## Required task
Resume the passage on surfactants in emulsion polymerization, starting right after its final sentence.

---------- Source document

The emulsion polymerization process has been discussed in a number of publications.1-9 The primary role of surfactants in emulsion polymerization is to lower the interfacial tension, which allows the emulsification of reactive vinyl monomers and the formation of stable colloidal dispersions of nano-size polymer particles. Conventional surfactants aid in the emulsification of monomers inside the micelles, stabilize the polymer particles during nucleation and growth and promote the stability of the resulting latex.

Surfactants have a strong effect in reducing the surface tension between the water and the air, as well as the interfacial tension between the water and otherwise immiscible liquids such as vinyl monomers. The practical fact that commercial emulsion polymerizations can be run smoothly and quite rapidly with many water-insoluble monomers is due to the presence of surfactants. Normally, surfactants are used in concentrations well above their critical micelle concentration (CMC). At such practical concentrations, surfactants form micelles, which are entities capable of  “solubilizing” non-polar substances like organic monomers.

A critical issue in commercial latex manufacture is their stability during and after production. As mentioned, surfactants have an effect on overall latex stability. Thus, the appropriate surfactant selection is an important consideration when designing a latex formulation. Anionic and nonionic are the most effective and widely used surfactants in emulsion polymerization. While anionic surfactants prevent coagulation due to electrostatic repulsions, nonionic surfactants prevent coagulation due to steric stabilization. Anionic surfactants prevent coagulation by electrostatic repulsions originated from the anionic charges adsorbed on the polymer particles and their associated double layers. And nonionic surfactants, especially polyethoxylates, prevent coagulation by spatial or steric stabilization. Some specialty surfactants, such as fatty alcohol ether sulfates, Disponil® FES, combine both, electrostatic and steric stabilization in their molecules.

--------------------
---------- Data provided

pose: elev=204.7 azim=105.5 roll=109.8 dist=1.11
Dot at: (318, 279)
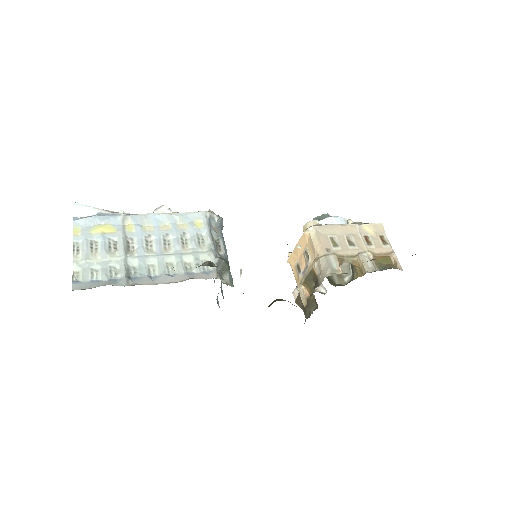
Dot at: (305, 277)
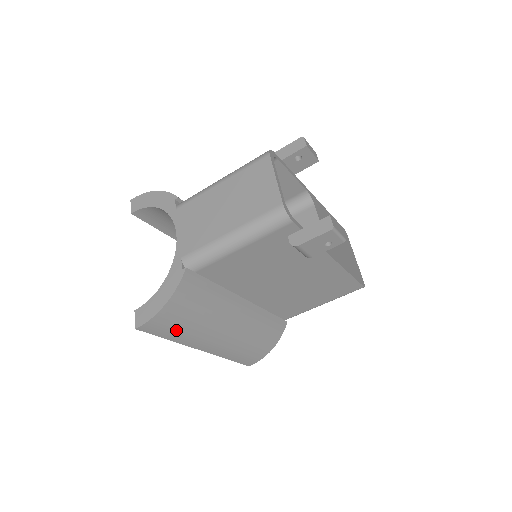
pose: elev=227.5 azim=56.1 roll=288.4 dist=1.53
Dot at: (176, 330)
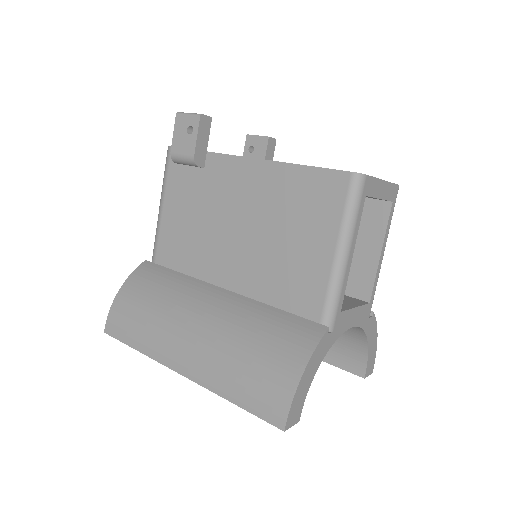
Dot at: (136, 328)
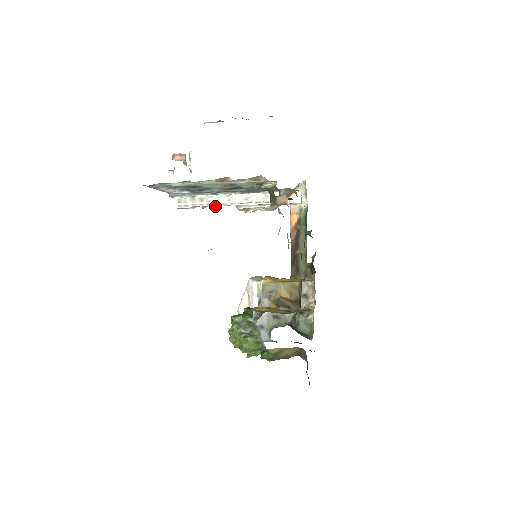
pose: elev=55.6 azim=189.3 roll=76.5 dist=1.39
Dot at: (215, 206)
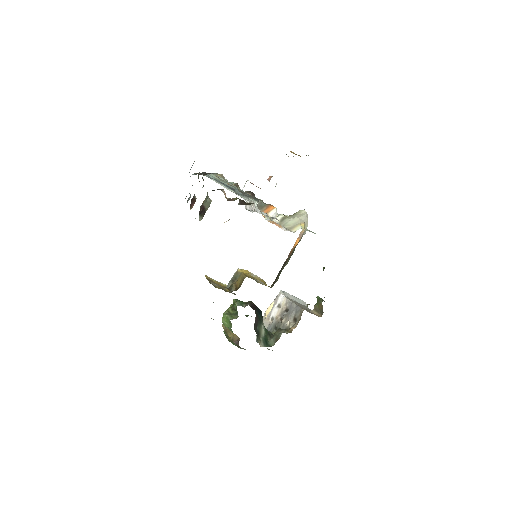
Dot at: occluded
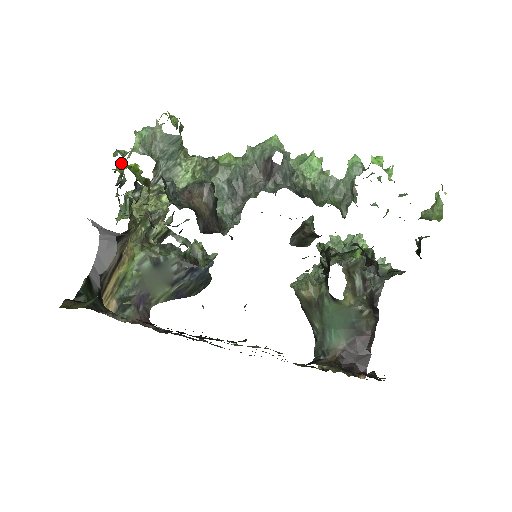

--------------------

## Exercise result
It is also well known that the amount and chemical structure of surfactant/s used in emulsion polymerization have a strong influence on conversion, particle size and distribution, viscosity, overall latex stability, and cleanness. Surfactants also have an effect on final properties such as film formation, adhesion, wet ability, water resistance and foamability. While the typical surfactant concentration is above the critical micelle concentration (CMC), there are some rules of thumb that work well as a guidance. Surfactants are used in the range of a few tenths of percent to 5%. Typically, however, the concentration of anionic surfactants would be between 0.5% and 3% based on the monomer if used as the primary surfactant; and between 0.5% and 2% if used in combination with a nonionic surfactant. Nonionic surfactants are rarely used alone because of their tendency to give larger particle sizes, mainly due to their lack of charge. If there is a need to do so, their concentrations are normally higher, typically 5%. However, even a small percentage of an anionic surfactant used in combination with a nonionic surfactant would be sufficient to reduce the particle size. In order to achieve a desirable balance of properties, most commercial emulsion polymers are made using appropriate combinations of anionic surfactants for particle size control and electrostatic stabilization, and nonionic surfactants to enhance mechanical, electrolyte, freeze thaw and thermal stabilities.9,10

Table 1



Semi-continuous polymerization was used to produce the acrylic latexes for this study. A polymer seed was formed adding 2% monomer pre-emulsion at the beginning of the reaction, the remainder being added according to a predetermined schedule during the course of the polymerization. The benefit of using a seeded emulsion polymerization is to produce a narrower particle size distribution. The slow addition of monomers also results in a more uniform copolymer composition. During the seed stage, particles are nucleated and allowed to grow until the monomer is completely converted. The addition of the remaining monomer and surfactant provided growth of the particles formed during the seed stage. No new particles are expected to form during the addition of the remaining monomer and surfactant.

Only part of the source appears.